Another brief was filed by Oregon Quakers and partnering groups: “This case raises the legal question of whether making it unlawful to cover oneself with a blanket when sleeping on public property is cruel and unusual punishment. … This is also a question of spiritual importance to all Quakers.
“The unsheltered do not contend that Grants Pass must provide them with blankets or bedding. They do contend, however, that Grants Pass cannot make it illegal for them to use their own blankets when they lie down to sleep. Grants Pass deprives them of the ability to care for their own ‘basic human needs’ by denying them the ability to care for themselves by insulating their bodies from the cold.”
Social media: Two cases will determine who — if anyone — may regulate the content spread far and wide by social media.
One case addresses the legality of social media companies’ efforts to regulate content on their platforms. Another case addresses whether it is constitutional for representatives of the government to seek the removal of certain types of content.
Conservative Christian groups argue for zero oversight of any content. The National Religious Broadcasters said: “This court should rule that the government of the United States may never seek to suppress protected speech. Starting at the White House and spiraling down through a myriad of federal agencies and officers, the Biden administration has sought to suppress messages that they deem to be misinformation. The administration’s effort to suppress speech has ranged in degrees of coerciveness from mere suggestions up to efforts that can fairly be described as threats and intimidation. Some speakers were banned from social media sites. Some messages were removed. Some speakers and messages had their ideas suppressed by sophisticated algorithms that limit the reach of targeted messages.”

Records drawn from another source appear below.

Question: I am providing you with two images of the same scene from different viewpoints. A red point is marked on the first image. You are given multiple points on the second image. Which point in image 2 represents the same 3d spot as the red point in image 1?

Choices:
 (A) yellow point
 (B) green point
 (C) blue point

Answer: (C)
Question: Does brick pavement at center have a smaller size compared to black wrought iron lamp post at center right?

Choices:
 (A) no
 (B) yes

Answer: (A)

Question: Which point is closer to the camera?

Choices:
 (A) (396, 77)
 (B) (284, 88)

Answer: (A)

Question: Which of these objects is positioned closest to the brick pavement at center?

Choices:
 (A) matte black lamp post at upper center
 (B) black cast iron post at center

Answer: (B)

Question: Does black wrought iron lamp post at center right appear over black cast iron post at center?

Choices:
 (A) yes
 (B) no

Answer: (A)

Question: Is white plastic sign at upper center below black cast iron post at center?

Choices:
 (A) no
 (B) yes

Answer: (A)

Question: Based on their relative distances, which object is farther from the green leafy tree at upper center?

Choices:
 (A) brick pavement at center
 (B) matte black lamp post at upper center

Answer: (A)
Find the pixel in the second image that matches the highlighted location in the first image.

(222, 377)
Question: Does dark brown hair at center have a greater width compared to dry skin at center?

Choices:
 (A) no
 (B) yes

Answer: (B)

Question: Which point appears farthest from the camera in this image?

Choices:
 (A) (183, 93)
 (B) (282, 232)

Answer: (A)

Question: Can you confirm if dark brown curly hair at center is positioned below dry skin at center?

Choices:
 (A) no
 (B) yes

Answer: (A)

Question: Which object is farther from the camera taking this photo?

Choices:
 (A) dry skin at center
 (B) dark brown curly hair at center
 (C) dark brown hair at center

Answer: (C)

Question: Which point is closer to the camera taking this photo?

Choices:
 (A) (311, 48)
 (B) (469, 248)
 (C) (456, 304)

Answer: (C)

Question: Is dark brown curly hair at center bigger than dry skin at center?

One of those banned speakers was the Babylon Bee and its partner Christian outlet, Not the Bee, which were banned from some social media apps due to criticism of transgender people.
These platforms now assert the unlimited and unilateral right to “censor, deplatform or shadow-ban disfavored users, disfavored content and disfavored viewpoints,” argued the Bee outlets, which said they “desire an intellectually diverse social media universe in which all Americans — including those of the religious center-right — have an equal platform to advocate their views. At a minimum, amici want social media platforms to transparently announce and evenhandedly apply their content standards, as Florida’s Senate Bill 7072 and Texas House Bill 20 require them to do.”
Jay Sekulow makes another appearance, this time defending deplatformed conservative celebrities Charlie Kirk, David Harris Jr. and Robby Starbuck.
Sekulow says the government conducted a “campaign to censor online expression … through manipulation of major social media platforms” featuring content that was “being blocked, demoted and targeted on those same platforms. …
“The government … engaged in an audacious campaign to use large social media platforms to block or demote online domestic viewpoints … that ran counter to the policies of the White House and its Executive Branch agencies.”
The social media companies and their allies assert content was banned because it was spreading mistruths and outright lies.